Selain itu ada juga beberapa peraturan yang juga berkaitan langsung dengan proses dan tata
cara privatisasi, yaitu:
1. Peraturan Pemerintah No. 33 Tahun 2005 tentang Tata Cara Privatisasi Perusahaan
Perseroan (Persero) Jo.
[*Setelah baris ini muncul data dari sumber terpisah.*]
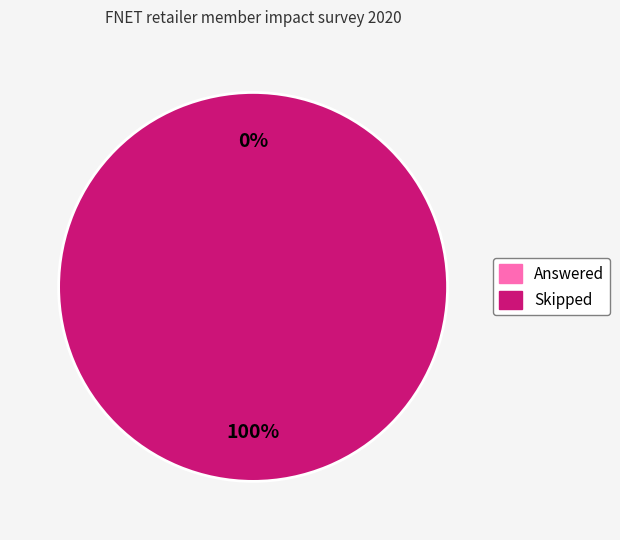

Rank the categories by value from lowest to highest.

Answered, Skipped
Peraturan Pemerintah No. 59 Tahun 2009 tentang Perubahan atas
Peraturan Pemerintah No. 33 Tahun 2005 tentang Tata Cara Privatisasi Perusahaan
Perseroan (Persero).
2. Keputusan Presiden No. 18 Tahun 2006 tentang Pembentukan Komite Privatisasi
Perusahaan Perseroan (Persero), yang merupakan wadah koordinasi yang dibentuk
pemerintah untuk membahas dan memutuskan kebijakan privatisasi sehubungan dengan
kebijakan lintas sektoral.
3. Peraturan Menteri BUMN No. PER-01/ MBU/2010 tentang Cara Privatisasi, Penyusunan
Program Tahunan Privatisasi dan Penunjukan Lembaga dan/atau Profesi Penunjang serta
Profesi Lainnya (Patriadi, 2004)
Rencana dan bagaimana proses IPO berlangsung, bagi perusahaan, selain merupakan sarana
untuk memperoleh dana untuk pengembangan bisnis perusahaan dan meningkatkan penetrasi
pasar potensial, IPO juga merupakan sarana untuk mengembangkan pangsa kepemilikan
publik dan fungsi kontrol. Kondisi ini meningkatkan transparansi, profesionalisme pemegang
saham dan pada akhirnya kinerja dan citra perusahaan. Pembenahan kebijakan haruslah
menjadi prioritas utama sehingga privatisasi dapat berjalan dengan lancar, landasan hukum
yang jelas dan saling menunjang satu sama lain harus juga disertai oleh komitmen pemerintah
yang secara tegas mengungkapkan kemauan politiknya untuk menyukseskan program
privatisasi. Arah kebijakan privatisasi ke depan diharapkan bukan semata-mata untuk
pemenuhan APBN, tetapi diprioritaskan dalam rangka mendukung pengembangan perusahaan
dengan metode utama melalui penawaran umum di pasar modal. Disamping juga untuk lebih
mendorong penerapan prinsipprinsip Good Corporate Governance dan menghindari
timbulnya monopoli oleh pihak asing. Dalam implementasinya, privatisasi untuk tiap
perusahaan yang bernaung di BUMN memiliki karakteristik yang berbeda, dengan kasus yang
berbeda karena keunikan dari masing-masing perusahaan dan tentunya adanya perbedaan pola
tata kelola manajemen BUMN itu sendiri. Kini setelah prosedur privatisasi dilakukan maka
proses dimulai dari persetujuan oleh Komite Privatisasi di pemerintah dan DPR. Setelah
mendapat persetujuan DPR RI maka proses pengurusan di Bursa Efek Indonesia (BEI) dan
Badan Pengawas Pasar Modal dan Lembaga Keuangan (Bapepam-LK) dimulai. Dengan
adanya pengawasan yang baik diharapkan dapat meningkatkan mutu BUMN di Indonesia dan
meningkatkan kepercayaan publik terhadap pemerintah.